··· Task material ···
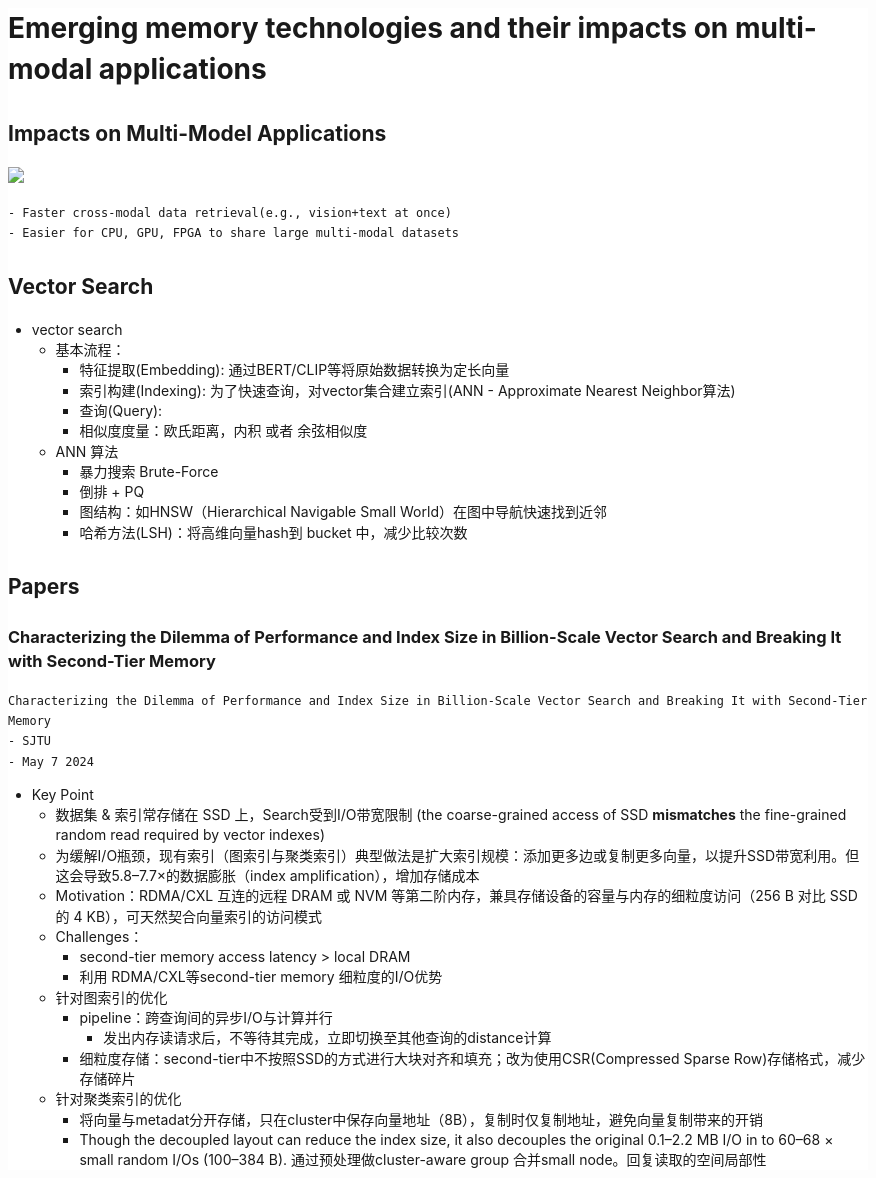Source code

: # Emerging memory technologies and their impacts on multi-modal applications

## Impacts on Multi-Model Applications
<img src="./pictures/multi-model-applications.jpg" width=600>

    - Faster cross-modal data retrieval(e.g., vision+text at once)
    - Easier for CPU, GPU, FPGA to share large multi-modal datasets

## Vector Search
- vector search
    - 基本流程：
        - 特征提取(Embedding): 通过BERT/CLIP等将原始数据转换为定长向量
        - 索引构建(Indexing): 为了快速查询，对vector集合建立索引(ANN - Approximate Nearest Neighbor算法)
        - 查询(Query): 
        - 相似度度量：欧氏距离，内积 或者 余弦相似度
    - ANN 算法
        - 暴力搜索 Brute-Force
        - 倒排 + PQ
        - 图结构：如HNSW（Hierarchical Navigable Small World）在图中导航快速找到近邻
        - 哈希方法(LSH)：将高维向量hash到 bucket 中，减少比较次数

## Papers

### Characterizing the Dilemma of Performance and Index Size in Billion-Scale Vector Search and Breaking It with Second-Tier Memory
```shell
Characterizing the Dilemma of Performance and Index Size in Billion-Scale Vector Search and Breaking It with Second-Tier Memory
- SJTU
- May 7 2024
```
- Key Point
    - 数据集 & 索引常存储在 SSD 上，Search受到I/O带宽限制 (the coarse-grained access of SSD **mismatches** the fine-grained random read required by vector indexes)
    - 为缓解I/O瓶颈，现有索引（图索引与聚类索引）典型做法是扩大索引规模：添加更多边或复制更多向量，以提升SSD带宽利用。但这会导致5.8–7.7×的数据膨胀（index amplification），增加存储成本
    - Motivation：RDMA/CXL 互连的远程 DRAM 或 NVM 等第二阶内存，兼具存储设备的容量与内存的细粒度访问（256 B 对比 SSD 的 4 KB），可天然契合向量索引的访问模式
    - Challenges：
        - second-tier memory access latency > local DRAM
        - 利用 RDMA/CXL等second-tier memory 细粒度的I/O优势
    - 针对图索引的优化
        - pipeline：跨查询间的异步I/O与计算并行
            - 发出内存读请求后，不等待其完成，立即切换至其他查询的distance计算
        - 细粒度存储：second-tier中不按照SSD的方式进行大块对齐和填充；改为使用CSR(Compressed Sparse Row)存储格式，减少存储碎片
    - 针对聚类索引的优化
        - 将向量与metadat分开存储，只在cluster中保存向量地址（8B），复制时仅复制地址，避免向量复制带来的开销
        - Though the decoupled layout can reduce the index size, it also decouples the original 0.1–2.2 MB I/O in to 60–68 × small random I/Os (100–384 B). 通过预处理做cluster-aware group 合并small node。回复读取的空间局部性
···
Across all the records, find the lines containing the word "modal" and reproduce each one.

: # Emerging memory technologies and their impacts on multi-modal applications
    - Faster cross-modal data retrieval(e.g., vision+text at once)
    - Easier for CPU, GPU, FPGA to share large multi-modal datasets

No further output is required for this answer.